### Problem
What lines of the listing below contain the word "align"? Copy each of them out.

--- Exercise data ---

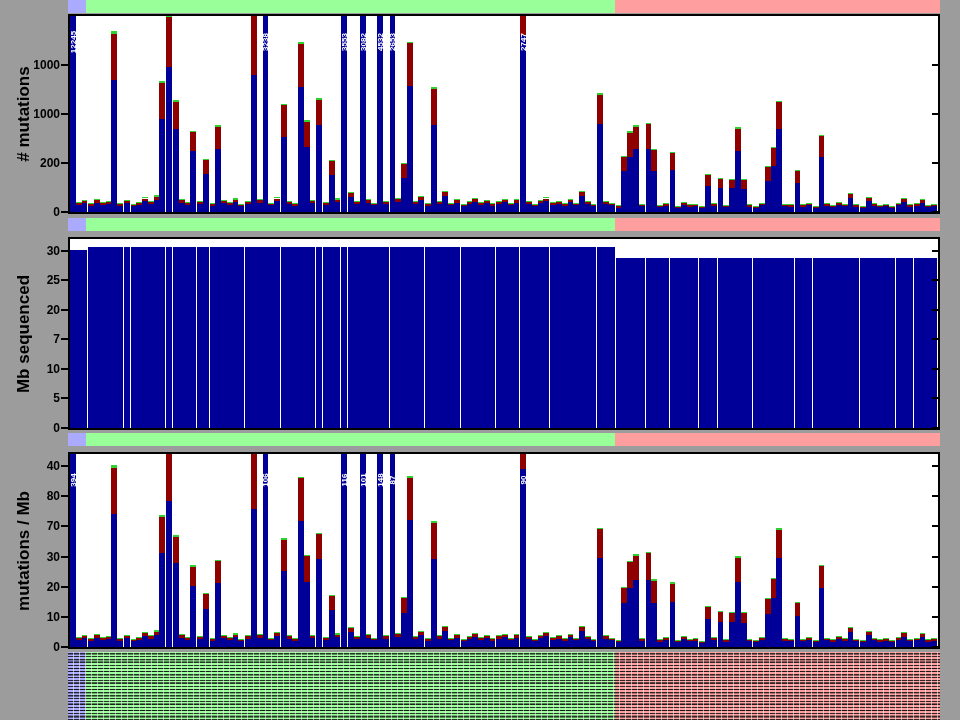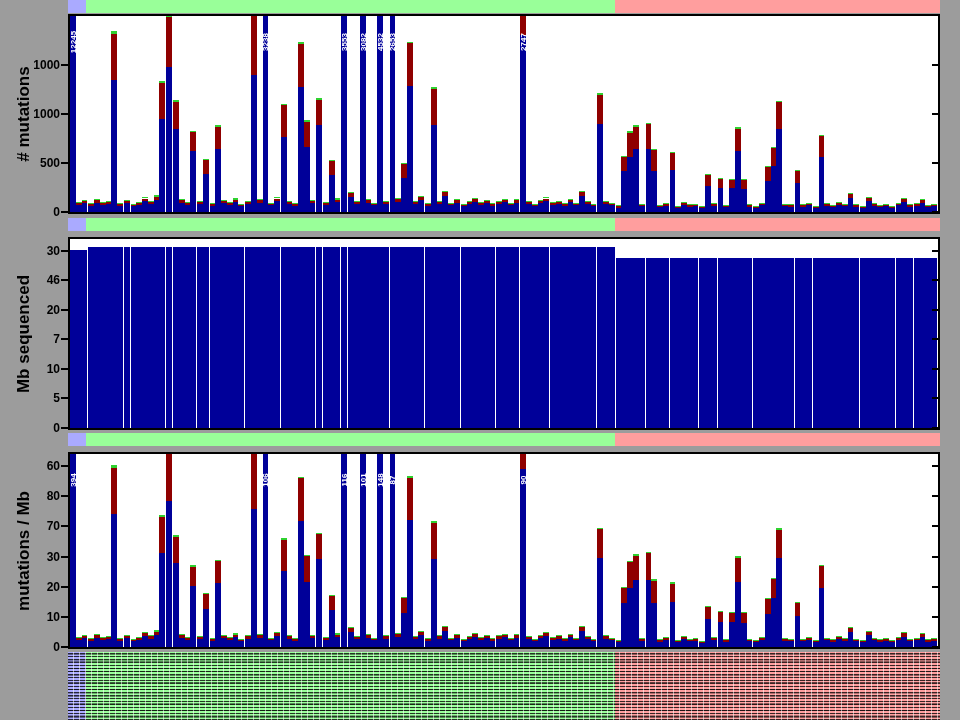--- a/index.html
+++ b/index.html
@@ -42,21 +42,21 @@
   <div class="band" style="top:0">
       <div class="bandseg" style="flex: 3 1 0%; background: rgb(170, 170, 255);"></div>
       <div class="bandseg" style="flex: 88 1 0%; background: rgb(153, 255, 153);"></div>
       <div class="bandseg" style="flex: 54 1 0%; background: rgb(255, 158, 158);"></div>
     </div>
 
   <div class="panel p1">
     <div class="ylab"><span># mutations</span></div>
     <div class="ticks">
         <div class="tlabel" style="top: 100%;">0</div>
-        <div class="tlabel" style="top: 75%;">500</div>
+        <div class="tlabel" style="top: 75%;">200</div>
         <div class="tlabel" style="top: 50%;">1000</div>
         <div class="tlabel" style="top: 25%;">1000</div>
       </div>
     <div class="bars" id="bars1">
         <div class="bar">
           <div class="seg" style="background: rgb(0, 0, 153); bottom: 0%; height: 100%;"></div>
           <span class="clab" style="color: rgb(255, 255, 255);">12245</span>
         </div>
         <div class="bar">
           <div class="seg" style="background: rgb(0, 0, 153); bottom: 0%; height: 3.75%;"></div>
@@ -821,21 +821,21 @@
     </div>
 
   <div class="panel p2">
     <div class="ylab"><span>Mb sequenced</span></div>
     <div class="ticks">
         <div class="tlabel" style="top: 100%;">0</div>
         <div class="tlabel" style="top: 84.375%;">5</div>
         <div class="tlabel" style="top: 68.75%;">10</div>
         <div class="tlabel" style="top: 53.125%;">7</div>
         <div class="tlabel" style="top: 37.5%;">20</div>
-        <div class="tlabel" style="top: 21.875%;">46</div>
+        <div class="tlabel" style="top: 21.875%;">25</div>
         <div class="tlabel" style="top: 6.25%;">30</div>
       </div>
     <div class="bars" id="bars2">
         <div class="bar">
           <div class="seg" style="background: rgb(0, 0, 153); bottom: 0%; height: 94.375%;"></div>
         </div>
         <div class="bar">
           <div class="seg" style="background: rgb(0, 0, 153); bottom: 0%; height: 94.375%;"></div>
         </div>
         <div class="bar">
@@ -1323,21 +1323,21 @@
 
   <div class="panel p3">
     <div class="ylab"><span>mutations / Mb</span></div>
     <div class="ticks">
         <div class="tlabel" style="top: 100%;">0</div>
         <div class="tlabel" style="top: 84.375%;">10</div>
         <div class="tlabel" style="top: 68.75%;">20</div>
         <div class="tlabel" style="top: 53.125%;">30</div>
         <div class="tlabel" style="top: 37.5%;">70</div>
         <div class="tlabel" style="top: 21.875%;">80</div>
-        <div class="tlabel" style="top: 6.25%;">60</div>
+        <div class="tlabel" style="top: 6.25%;">40</div>
       </div>
     <div class="bars" id="bars3">
         <div class="bar">
           <div class="seg" style="background: rgb(0, 0, 153); bottom: 0%; height: 100%;"></div>
           <span class="clab" style="color: rgb(255, 255, 255);">394</span>
         </div>
         <div class="bar">
           <div class="seg" style="background: rgb(0, 0, 153); bottom: 0%; height: 3.88038%;"></div>
           <div class="seg" style="background: rgb(143, 0, 0); bottom: 3.88038%; height: 1.03477%;"></div>
           <div class="seg" style="background: rgb(47, 209, 47); bottom: 4.91515%; height: 0.517384%;"></div>

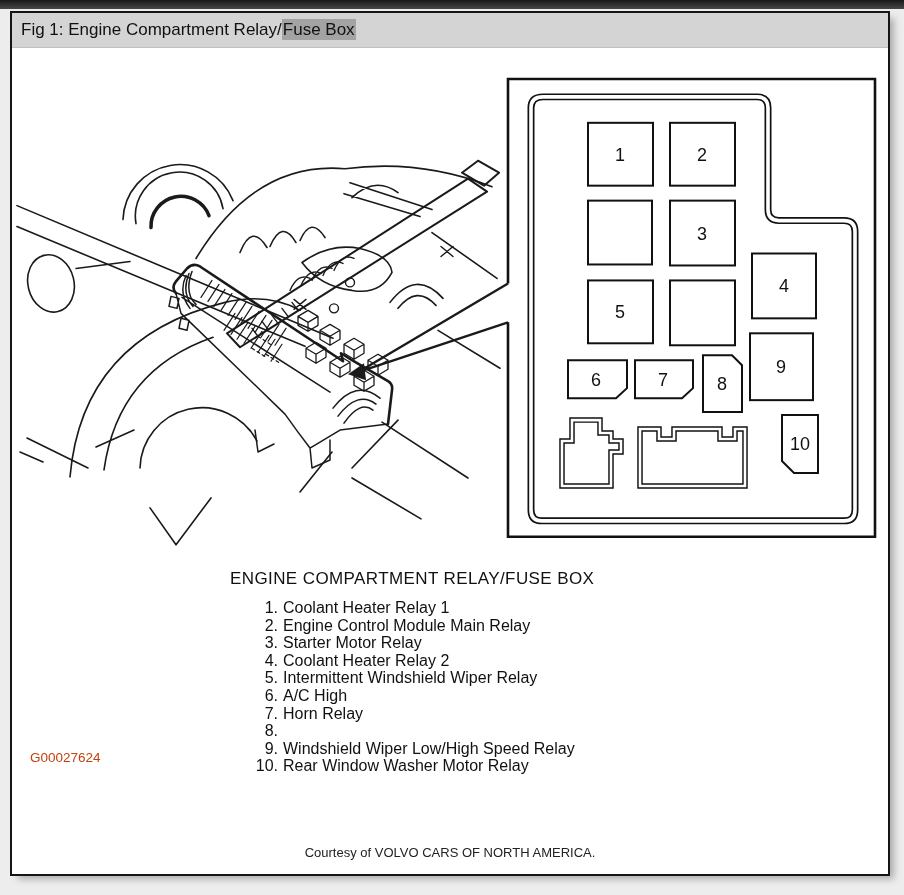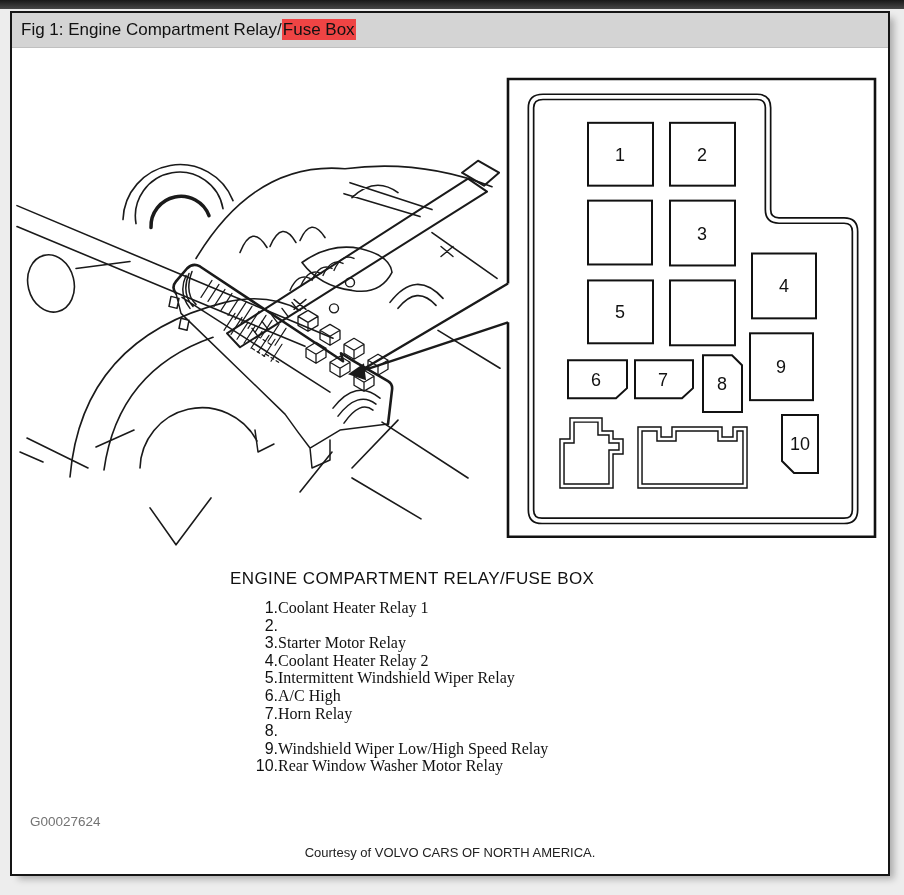--- a/index.html
+++ b/index.html
@@ -17,37 +17,37 @@
   .viewer-window{
     position:absolute;left:10px;top:11px;width:880px;height:865px;
     background:#ffffff;border:2px solid #151515;box-sizing:border-box;
     box-shadow:6px 5px 7px -2px rgba(0,0,0,0.28);
   }
   .title-bar{
     height:34px;background:#d4d4d4;border-bottom:1px solid #c0c0c0;
     font-size:17px;line-height:34px;padding-left:9px;
     white-space:nowrap;color:#111;
   }
-  .hl{background:#ef4444;padding:1px 1px;}
+  .hl{background:#a3a3a3;padding:1px 1px;}
   .content{
     position:absolute;left:0;top:35px;right:0;bottom:0;background:#fff;
   }
   .content svg{position:absolute;left:0;top:0;width:100%;height:100%;}
   .fig-heading{
     position:absolute;left:218px;top:521px;
     font-size:17px;letter-spacing:.4px;color:#111;text-align:right;
   }
   .legend{
     position:absolute;left:200px;top:551px;font-size:16px;color:#111;
   }
   .legend-row{display:flex;line-height:17.6px;}
   .legend-row .num{width:66px;text-align:right;flex:0 0 66px;}
-  .legend-row .lbl{white-space:nowrap;font-family:Liberation Serif, serif;}
+  .legend-row .lbl{margin-left:5px;white-space:nowrap;}
   .figure-id{
-    position:absolute;left:18px;top:766px;font-size:13.5px;color:#737373;
+    position:absolute;left:18px;top:702px;font-size:13.5px;color:#c2410c;
   }
   .courtesy{
     position:absolute;left:0;right:0;top:797px;text-align:center;
     font-size:13px;color:#222;
   }
   text.slot-num{font-family:"Liberation Sans",sans-serif;font-size:18px;fill:#111;}
 </style>
 </head>
 <body>
 
@@ -173,20 +173,21 @@
 
     <div class="fig-heading">ENGINE COMPARTMENT RELAY/FUSE BOX</div>
 
     <div class="legend">
       <div class="legend-row">
           <span class="num">1.</span>
           <span class="lbl">Coolant Heater Relay 1</span>
         </div>
       <div class="legend-row">
           <span class="num">2.</span>
+          <span class="lbl">Engine Control Module Main Relay</span>
         </div>
       <div class="legend-row">
           <span class="num">3.</span>
           <span class="lbl">Starter Motor Relay</span>
         </div>
       <div class="legend-row">
           <span class="num">4.</span>
           <span class="lbl">Coolant Heater Relay 2</span>
         </div>
       <div class="legend-row">

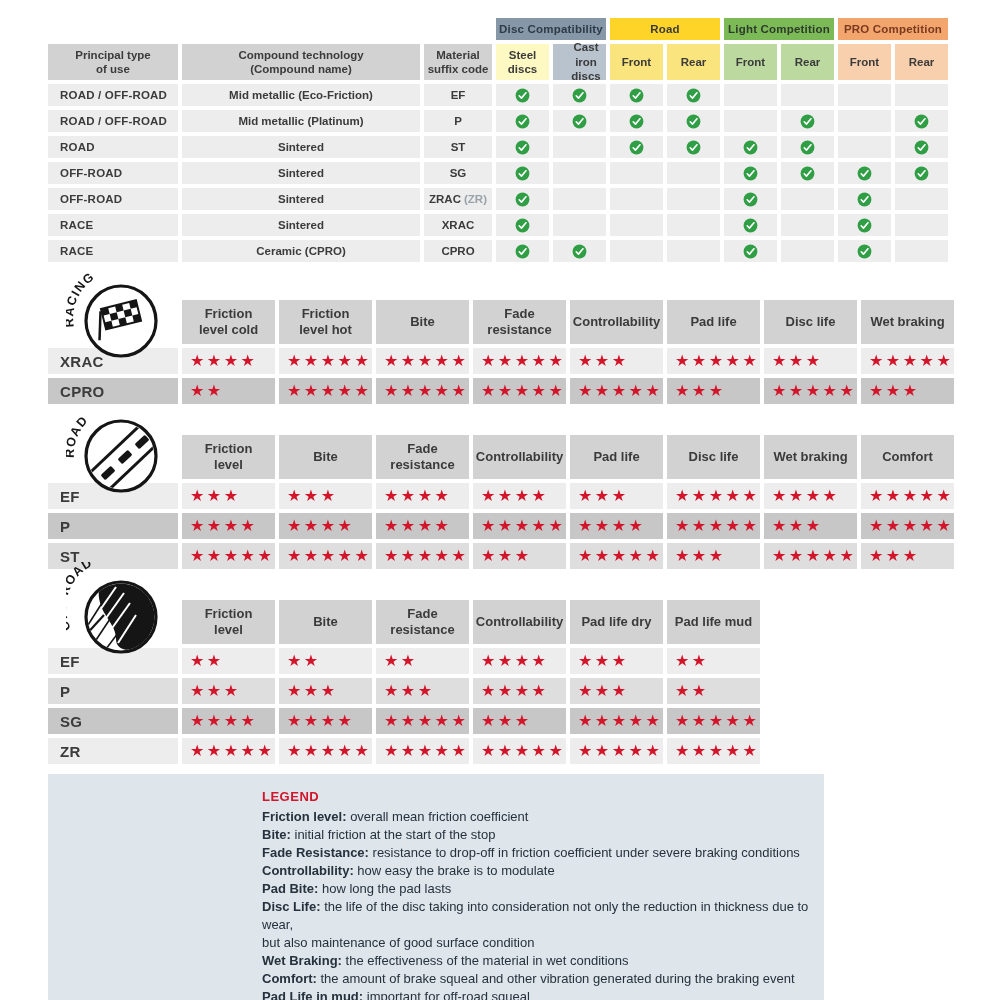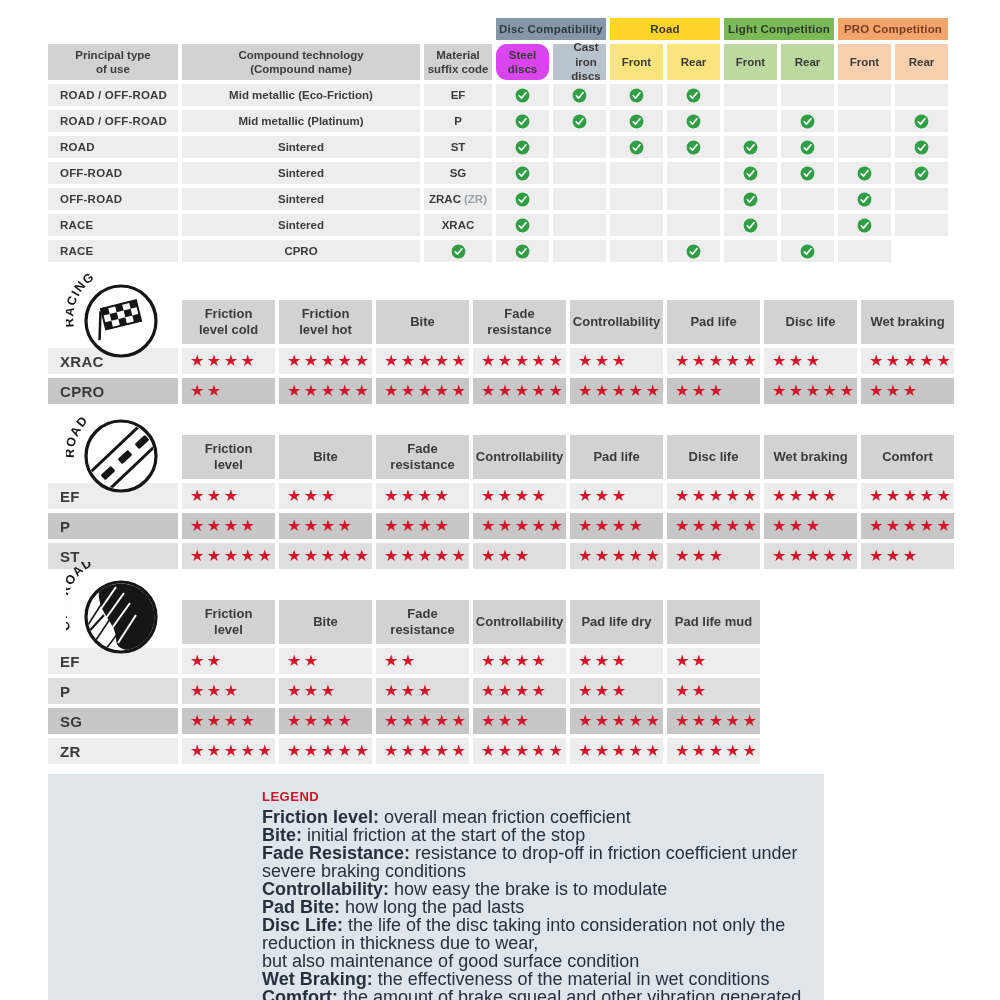--- a/index.html
+++ b/index.html
@@ -56,42 +56,42 @@
   .badge-svg{position:absolute;left:18px;top:-34px;width:106px;height:96px;}
   .sec-offroad .badge-svg{top:-38px;}
   .arc-text{font:bold 12.5px "Liberation Sans",sans-serif;fill:#151515;letter-spacing:1.2px;}
 
   
   .legend{
     margin-top:10px;background:#dee5eb;width:776px;box-sizing:border-box;
     padding:14px 8px 10px 214px;min-height:212px;
   }
   .legend-title{color:#d2152a;font-weight:bold;font-size:13px;letter-spacing:.5px;line-height:18px;margin-bottom:2px;}
-  .legend-line{font-size:18px;color:#25313d;line-height:18px;font-weight:normal;}
+  .legend-line{font-size:13px;color:#25313d;line-height:18px;font-weight:normal;}
   .legend-line b{font-weight:bold;}
   .legend-line .def{white-space:pre-line;}
 </style>
 </head>
 <body>
 
 <div class="page">
 
   <div class="compat" id="compat-grid">
       <div class="gspacer" style="grid-column: 1 / span 3;"></div>
       <div class="gcell" style="background: rgb(134, 151, 167); color: rgb(46, 58, 70); grid-column: span 2;">Disc Compatibility</div>
       <div class="gcell" style="background: rgb(255, 212, 41); color: rgb(59, 59, 59); grid-column: span 2;">Road</div>
       <div class="gcell" style="background: rgb(124, 186, 88); color: rgb(45, 59, 42); grid-column: span 2;">Light Competition</div>
       <div class="gcell" style="background: rgb(242, 165, 108); color: rgb(122, 58, 32); grid-column: span 2;">PRO Competition</div>
       <div class="hcell">Principal type
 of use</div>
       <div class="hcell">Compound technology
 (Compound name)</div>
       <div class="hcell">Material
 suffix code</div>
-      <div class="hcell" style="background: #d946ef; border-radius: 11px;">Steel
+      <div class="hcell" style="background: #fef9c3;">Steel
 discs</div>
       <div class="hcell" style="background: rgb(184, 195, 205); padding-left: 13px;">Cast iron
 discs</div>
       <div class="hcell" style="background: rgb(250, 228, 126);">Front</div>
       <div class="hcell" style="background: rgb(250, 228, 126);">Rear</div>
       <div class="hcell" style="background: rgb(188, 218, 160);">Front</div>
       <div class="hcell" style="background: rgb(188, 218, 160);">Rear</div>
       <div class="hcell" style="background: rgb(248, 208, 174);">Front</div>
       <div class="hcell" style="background: rgb(248, 208, 174);">Rear</div>
       <div class="dcell use">ROAD / OFF-ROAD</div>
@@ -289,20 +289,21 @@
       </div>
       <div class="dcell chk"></div>
       <div class="dcell chk">
         <svg class="check-icon" viewBox="0 0 20 20">
           <circle cx="10" cy="10" r="9.2" fill="#2f9e44"></circle>
           <path d="M5.6 10.4 l3 3.1 l6-7.2" stroke="#ffffff" stroke-width="2.1" fill="none" stroke-linecap="round" stroke-linejoin="round"></path>
         </svg>
       </div>
       <div class="dcell chk"></div>
       <div class="dcell use">RACE</div>
+      <div class="dcell tech">Ceramic (CPRO)</div>
       <div class="dcell code">CPRO</div>
       <div class="dcell chk">
         <svg class="check-icon" viewBox="0 0 20 20">
           <circle cx="10" cy="10" r="9.2" fill="#2f9e44"></circle>
           <path d="M5.6 10.4 l3 3.1 l6-7.2" stroke="#ffffff" stroke-width="2.1" fill="none" stroke-linecap="round" stroke-linejoin="round"></path>
         </svg>
       </div>
       <div class="dcell chk">
         <svg class="check-icon" viewBox="0 0 20 20">
           <circle cx="10" cy="10" r="9.2" fill="#2f9e44"></circle>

---

### Your solution
     font-size:17px;letter-spacing:.4px;color:#111;text-align:right;
   .legend-row .num{width:66px;text-align:right;flex:0 0 66px;}
     position:absolute;left:0;right:0;top:797px;text-align:center;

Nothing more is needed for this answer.